Diamond Fields Advertiser

The flip side of being passionate

- DAVID BIGGS

IT’S SOMETIMES good to be passionate. Passion lends focus to life. I have friends who are passionate about music, art, sailing and hiking nature trails.

The problem with having a passion is that it can sometimes (not always) turn the passionate person into a crashing bore. I know people who are so passionate about good health that they almost forget to live a normal life.

Food, to the health freak, consists of kilojoules and fibre, vitamins and protein and polyunsatu­rated fats, glutens, lactose, fructose and goodness knows what else until they completely miss out on the simple joy of eating tasty food.

I have friends who are passionate about cars and can tell you the cubic capacity of the 1957 Studebaker Hawk engine and the brake horsepower of a 1962 Bentley without having to look it up.

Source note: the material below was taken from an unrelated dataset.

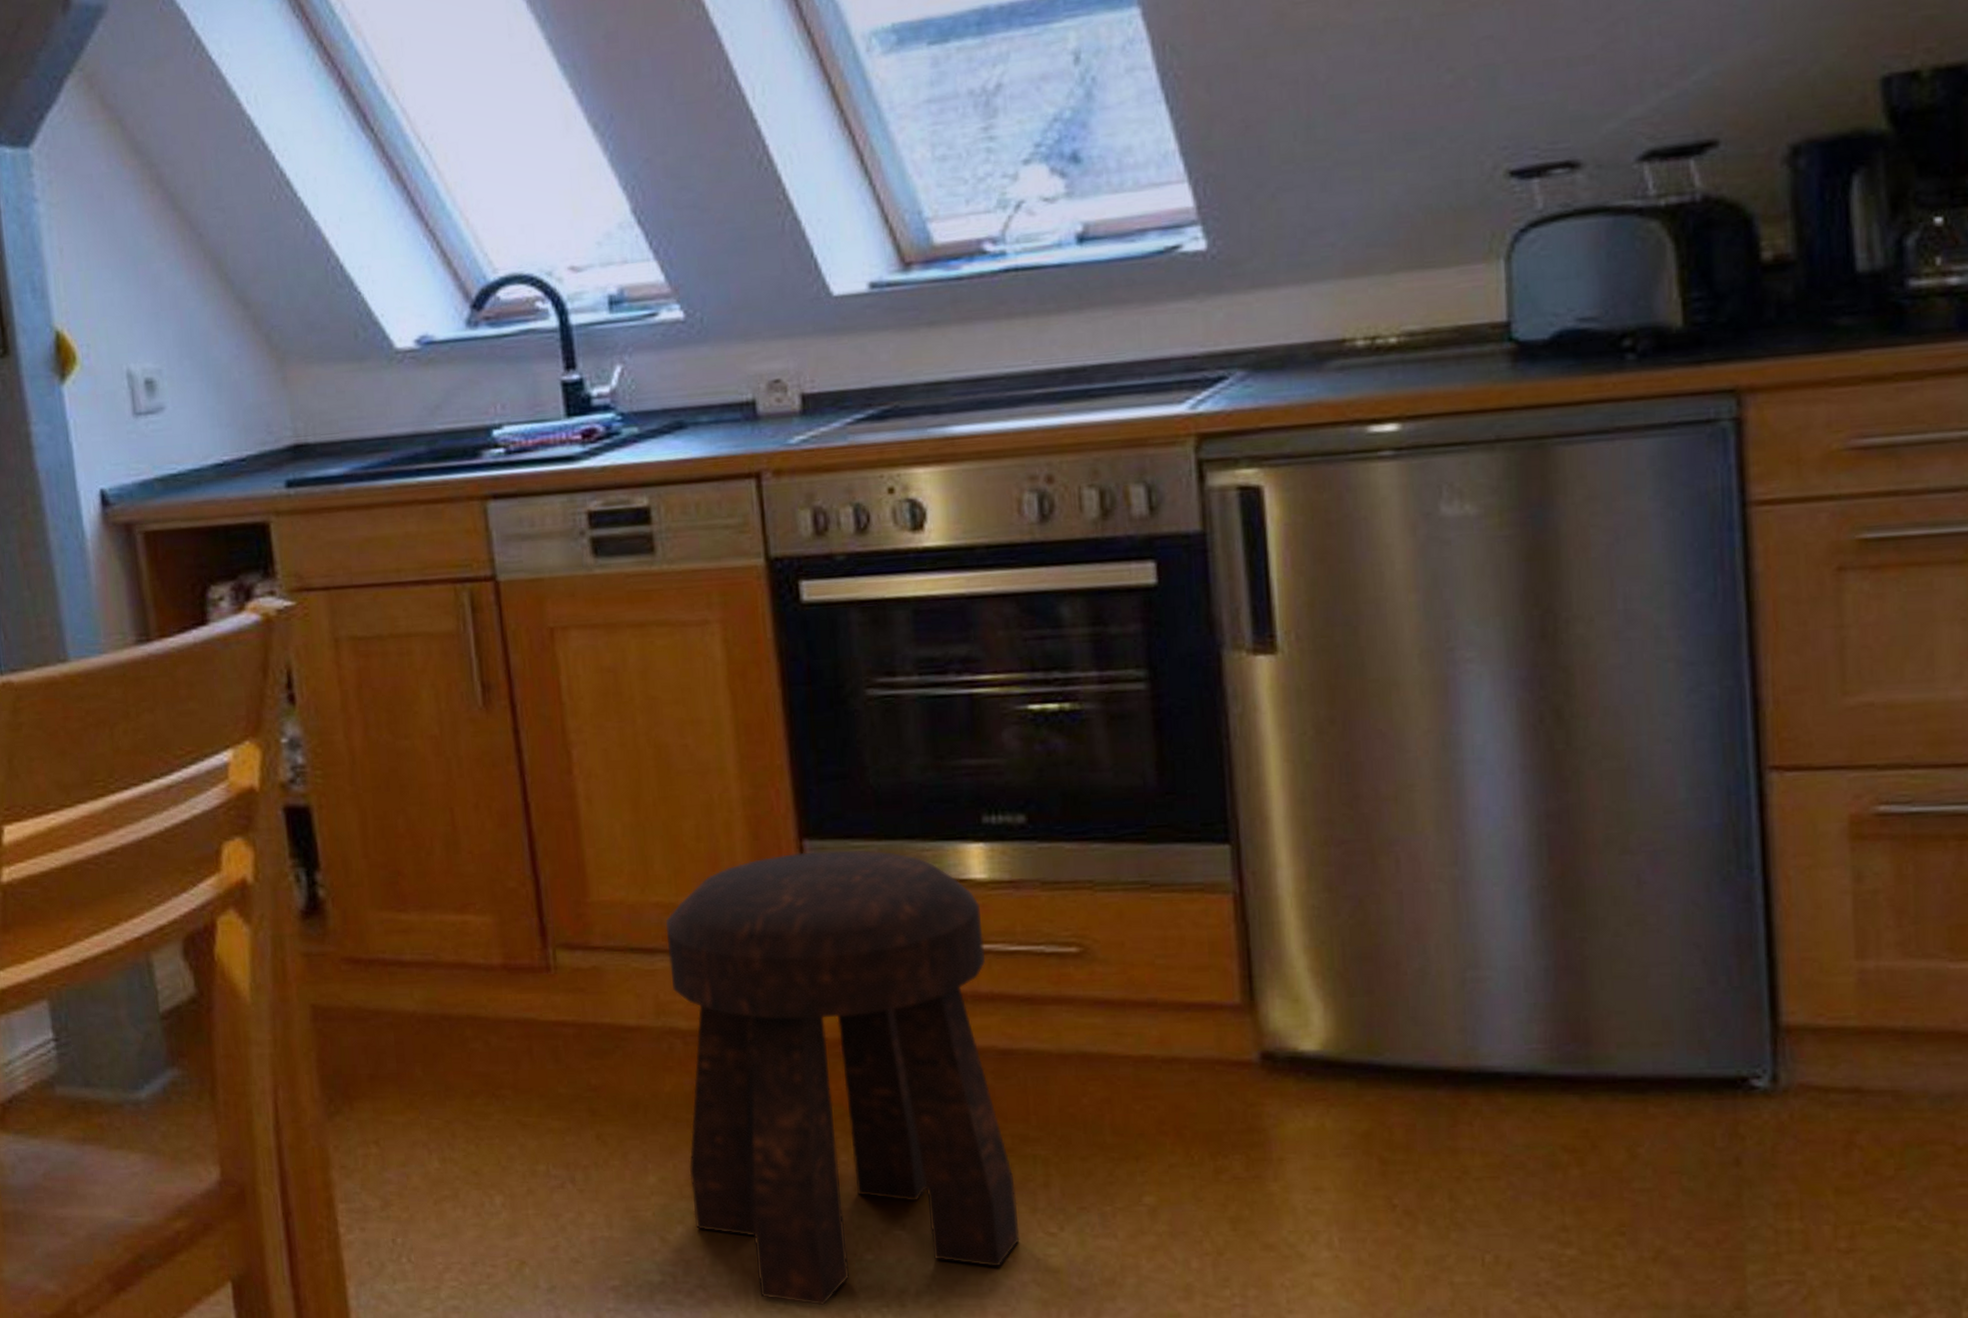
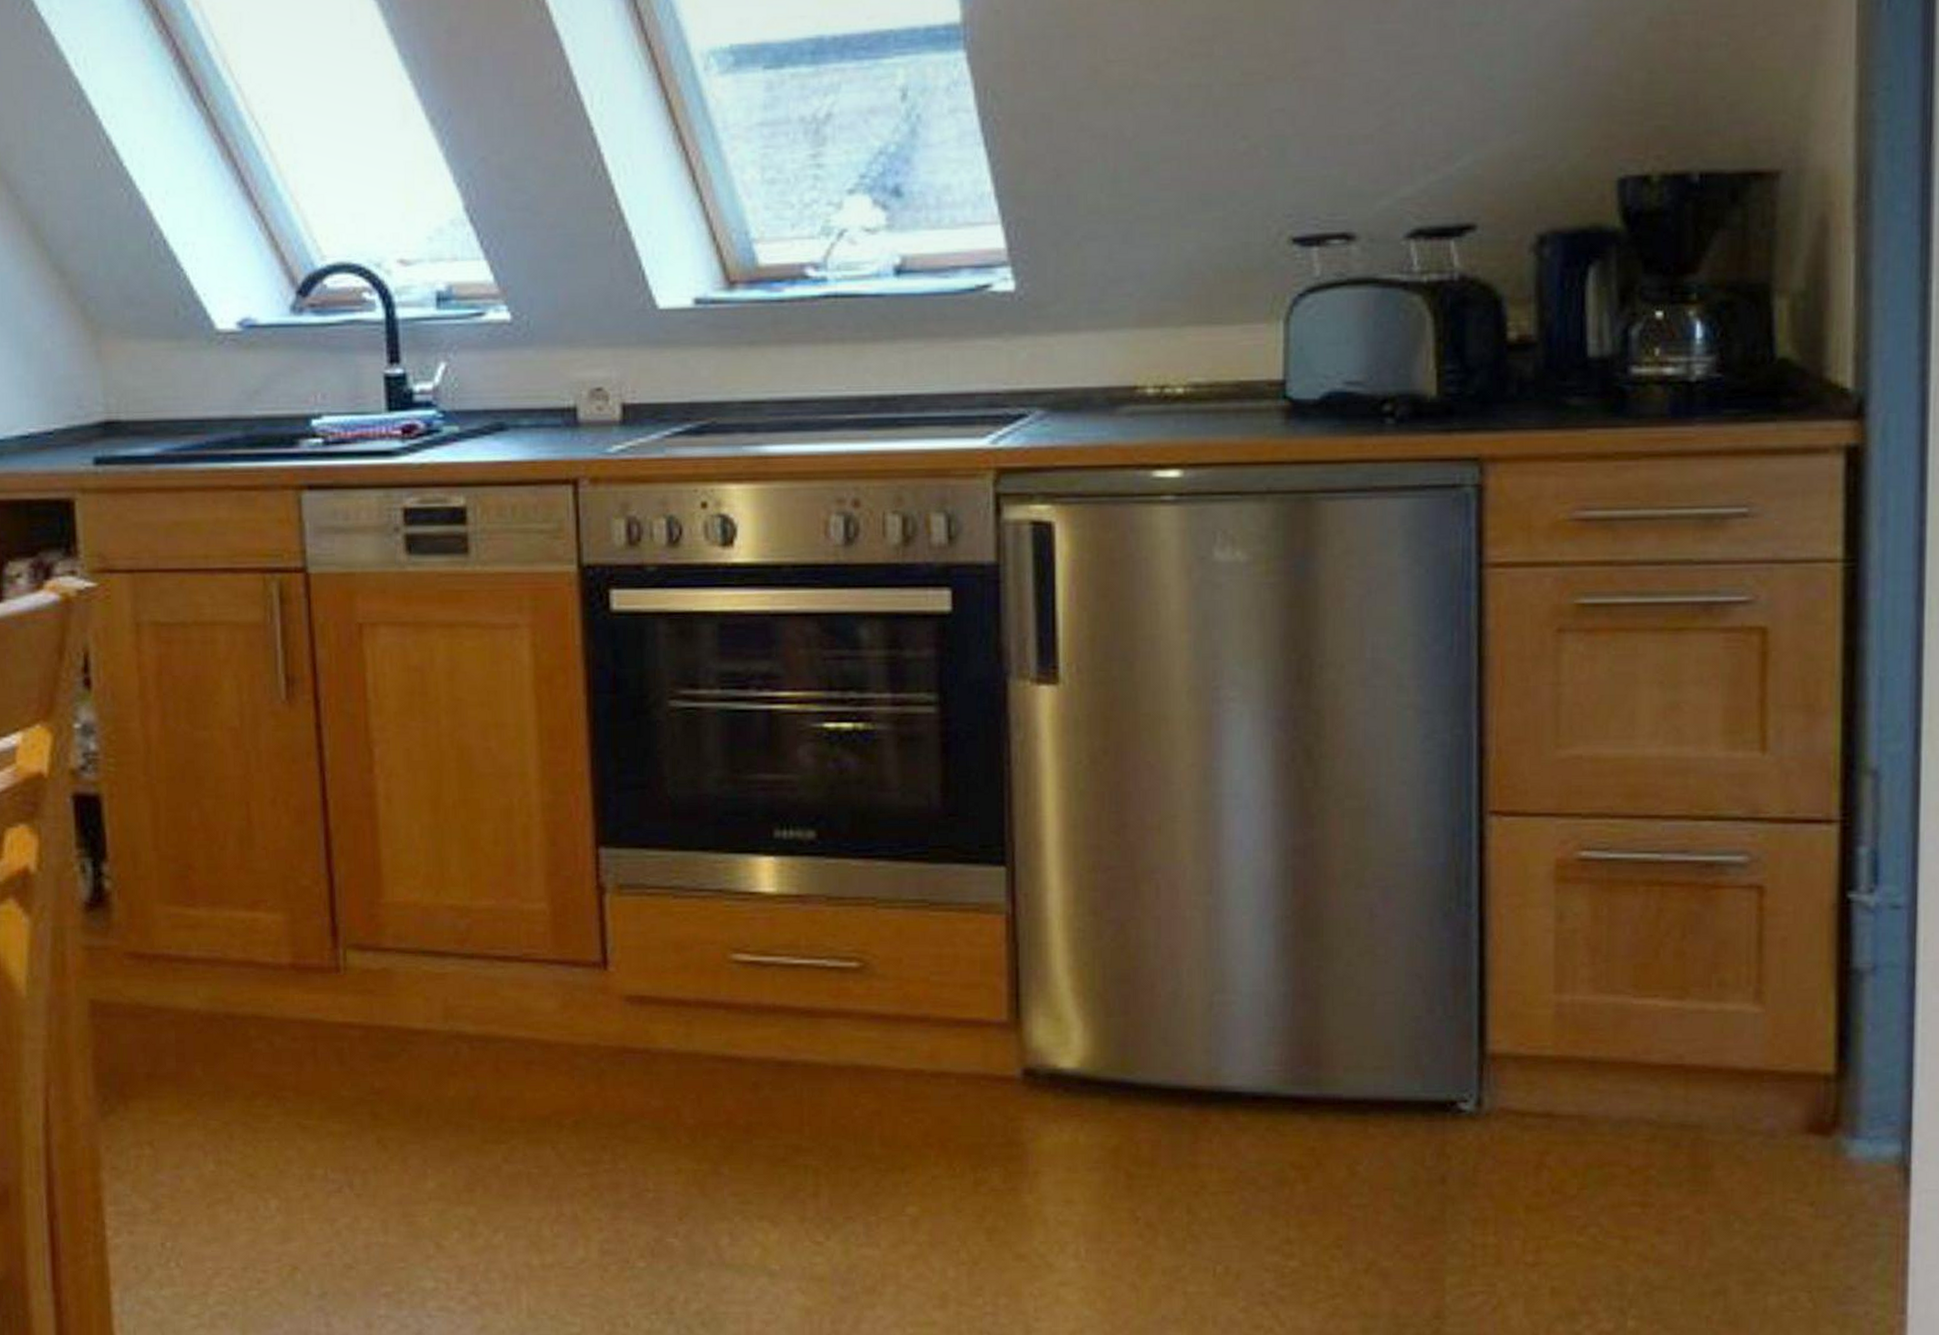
stool: present [665,849,1020,1306] -> none [458,859,788,1313]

They know – and will tell you in great detail – how many seconds it takes for a turbo-powered Lotus to reach 160km/h from a standing start. They seem to have forgotten the basic reason for having a motor vehicle is to get from place to place in safety and comfort.

I am, I admit, passionate about words. I suppose this is to be expected because I make a living selling words. I enjoy a wellcrafte­d sentence and will shiver with delight when I come across a particular­ly well polished piece of prose.

I hope I have not become a grammar bore. I try to keep my passion to myself because it can be extremely irritating to have your grammar constantly corrected by a word freak like me.

I have not forgotten the purpose of language is to exchange ideas and communicat­e clearly and, if bad grammar achieves that, I know I should not complain.

Several phrases tend to grate on my verbal nerves like an aching tooth. It has become common for advertiser­s to claim that they are giving something away “for free”. They should simply say “free” or “for nothing”. I also loathe the modern non-word “yummy”. Yummy is a silly baby word used when the speaker is too lazy to think of an adult word.

Yummy is like the over-used “nice”. Food can be delicious or tasty or savoury or piquant or irresistib­le but not, for goodness sake, yummy. The puréed squash we feed to babies might be marginally yummy, but only a baby should use the word.

Then there’s “like”. Oh dear, what a verbal pestilence “like” has become. We hardly hear a single sentence these days that does not contain at least two likes. The word has no meaning any more. It’s just a moronic grunt.

“I was like reading this like column in the Cape Argus and the like writer says he like objects to like using the word ‘like’, and I like don’t like understand like why.”

Listen to yourself sometime and if you’re suffering from likes, unlike yourself. Like fast!

Last Laugh

Two old pals were in the local pub, discussing the declining morals of modern youth.

“We had morals when we were young,” said one. “I never slept with my wife before we were married.

How about you?”

“I don’t know,” said his friend. “What was her maiden name?”